EXERCISE BRIEF → Find the lines holding the string "down" in the data, then copy all of them.

RECORDS FOR THIS TASK →
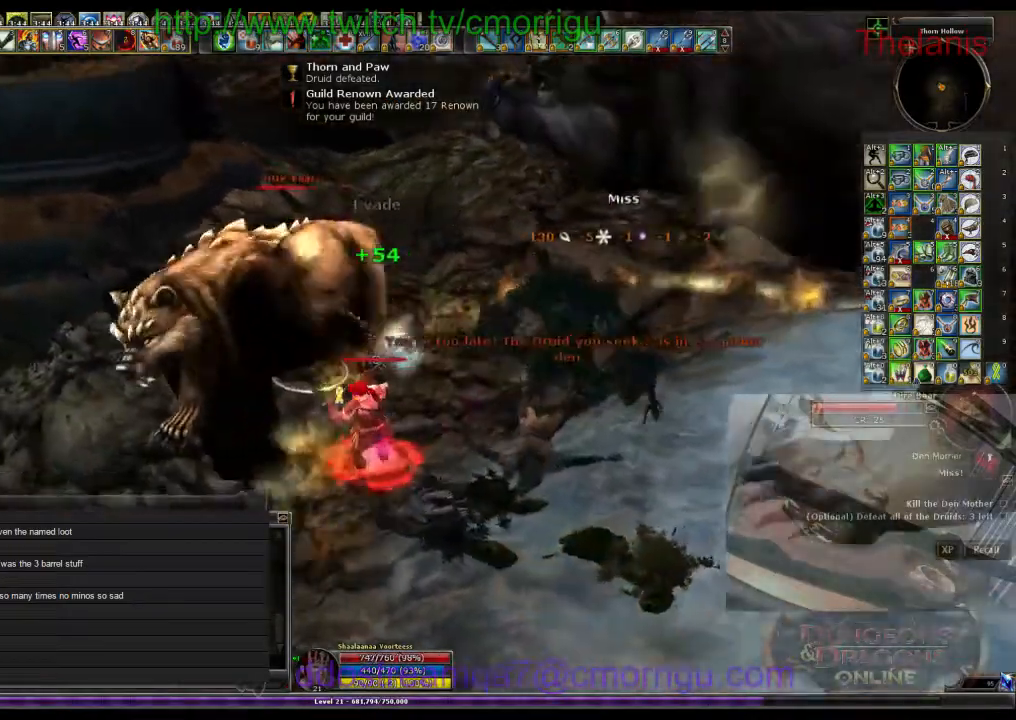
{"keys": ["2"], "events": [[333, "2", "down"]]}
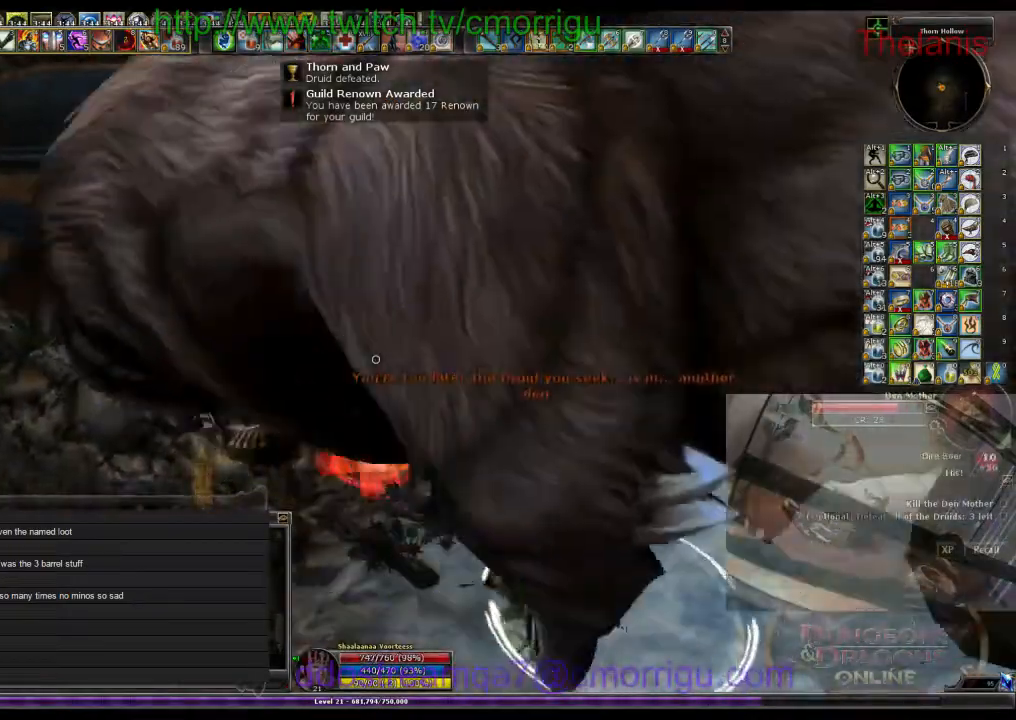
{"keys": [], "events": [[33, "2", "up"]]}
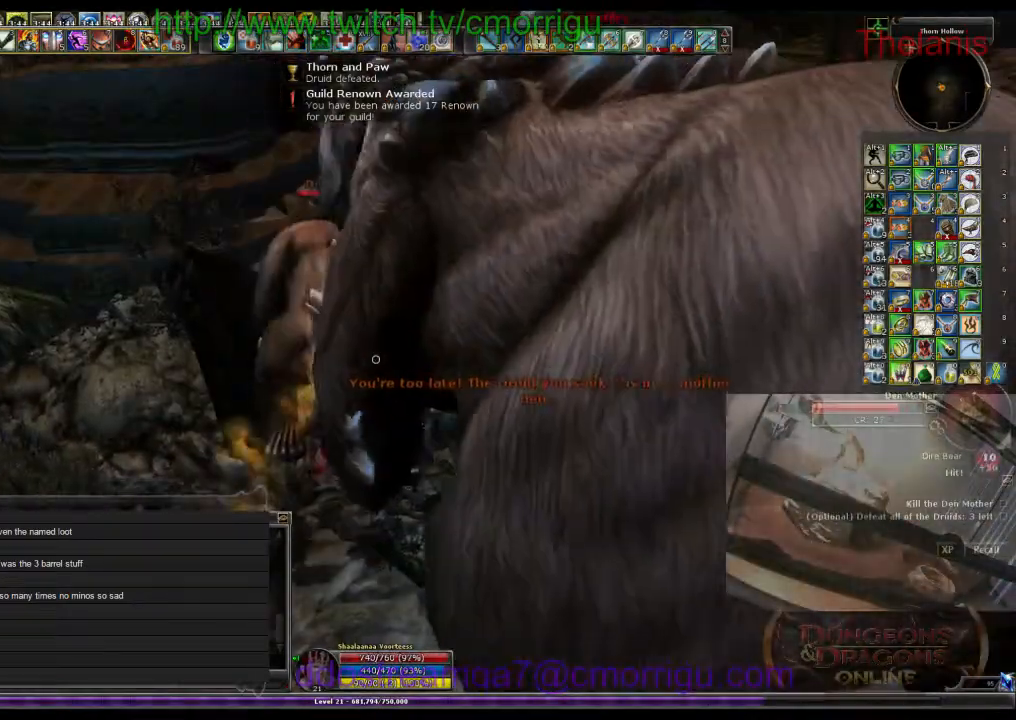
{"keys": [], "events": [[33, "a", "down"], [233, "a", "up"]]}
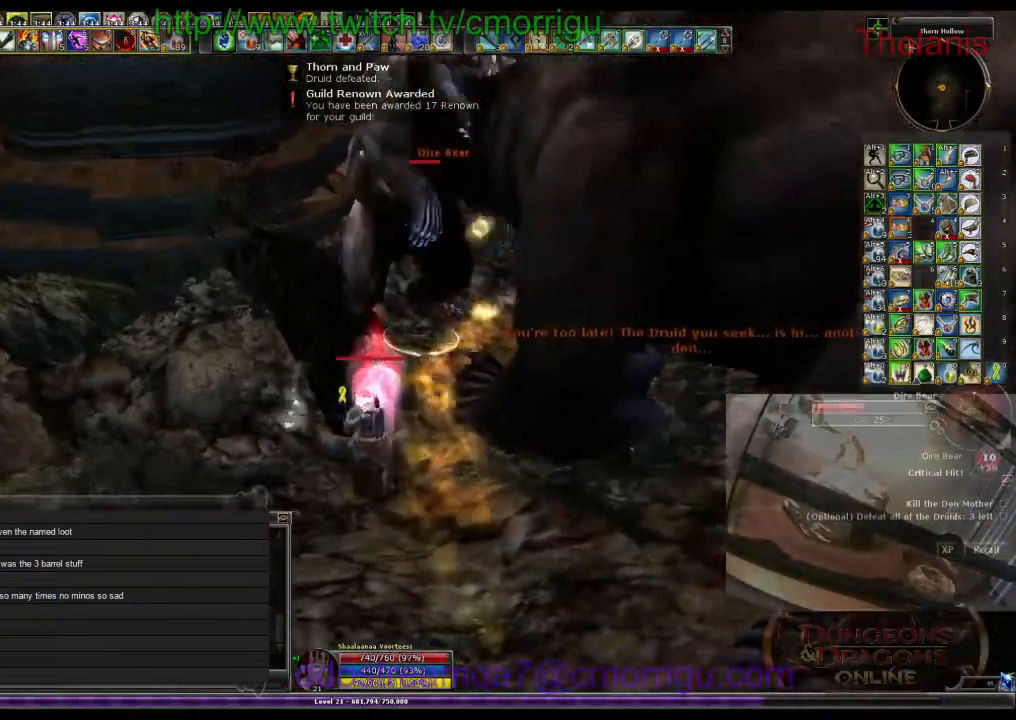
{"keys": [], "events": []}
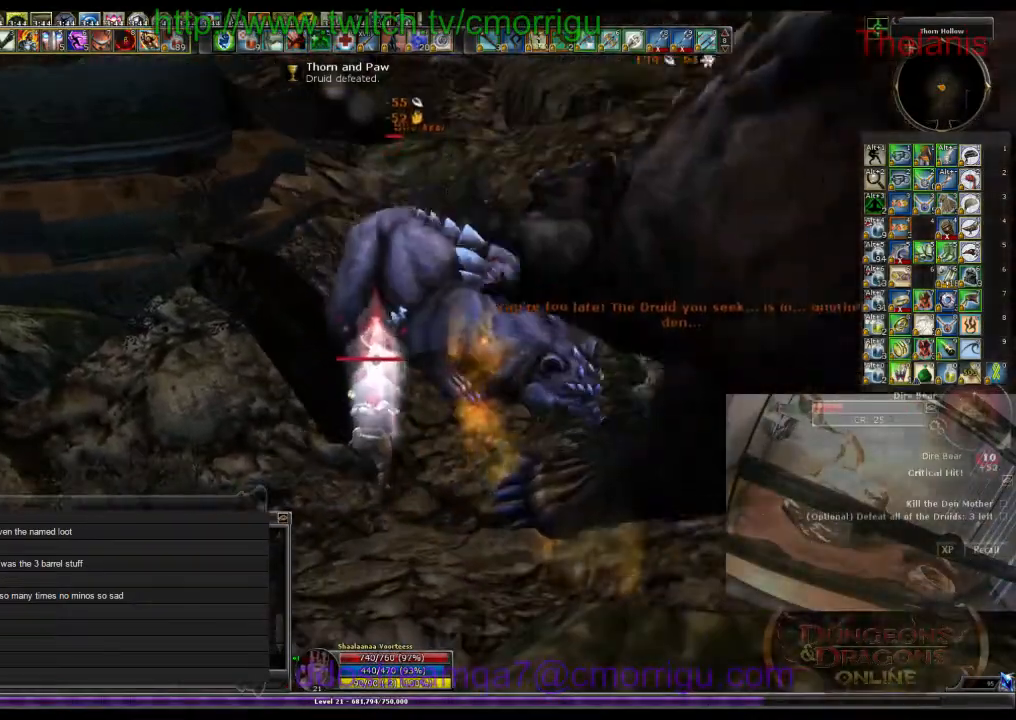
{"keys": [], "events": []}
==
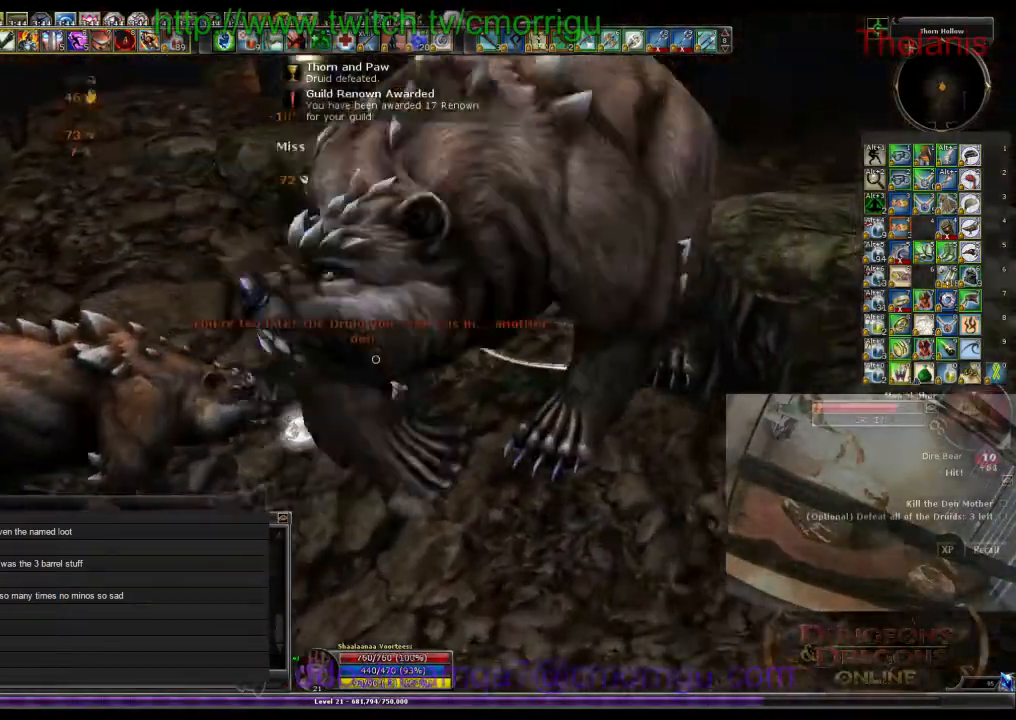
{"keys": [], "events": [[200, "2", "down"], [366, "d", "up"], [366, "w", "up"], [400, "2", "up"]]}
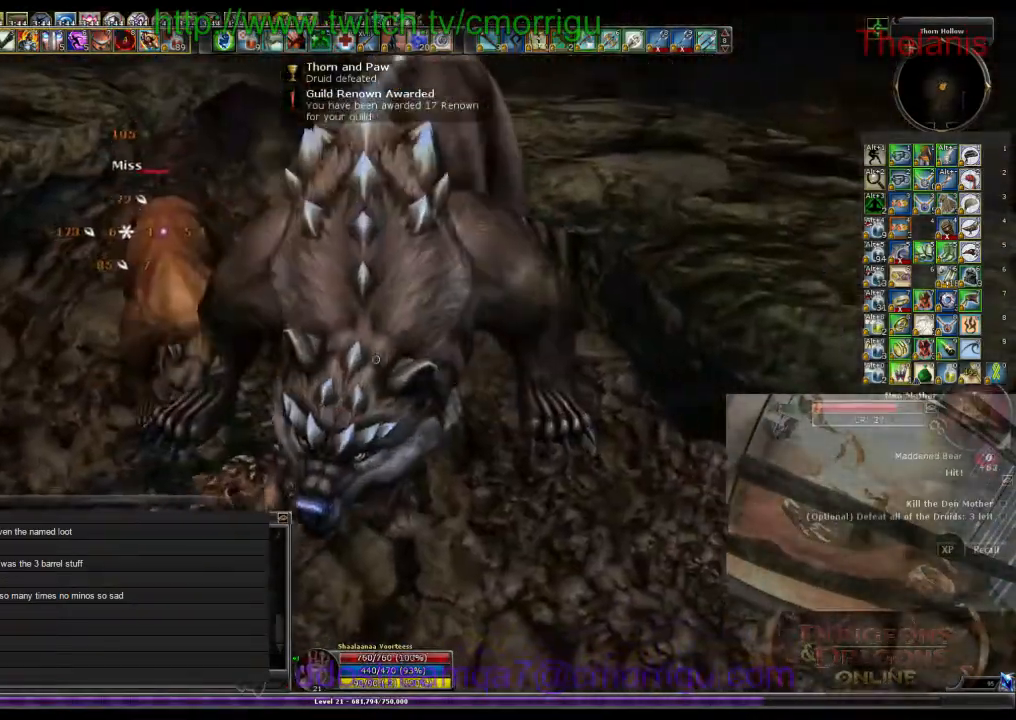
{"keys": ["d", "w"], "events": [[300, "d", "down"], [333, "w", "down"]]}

ANSWER TO THIS PROBLEM →
{"keys": ["2"], "events": [[333, "2", "down"]]}
{"keys": [], "events": [[33, "a", "down"], [233, "a", "up"]]}
{"keys": [], "events": [[200, "2", "down"], [366, "d", "up"], [366, "w", "up"], [400, "2", "up"]]}
{"keys": ["d", "w"], "events": [[300, "d", "down"], [333, "w", "down"]]}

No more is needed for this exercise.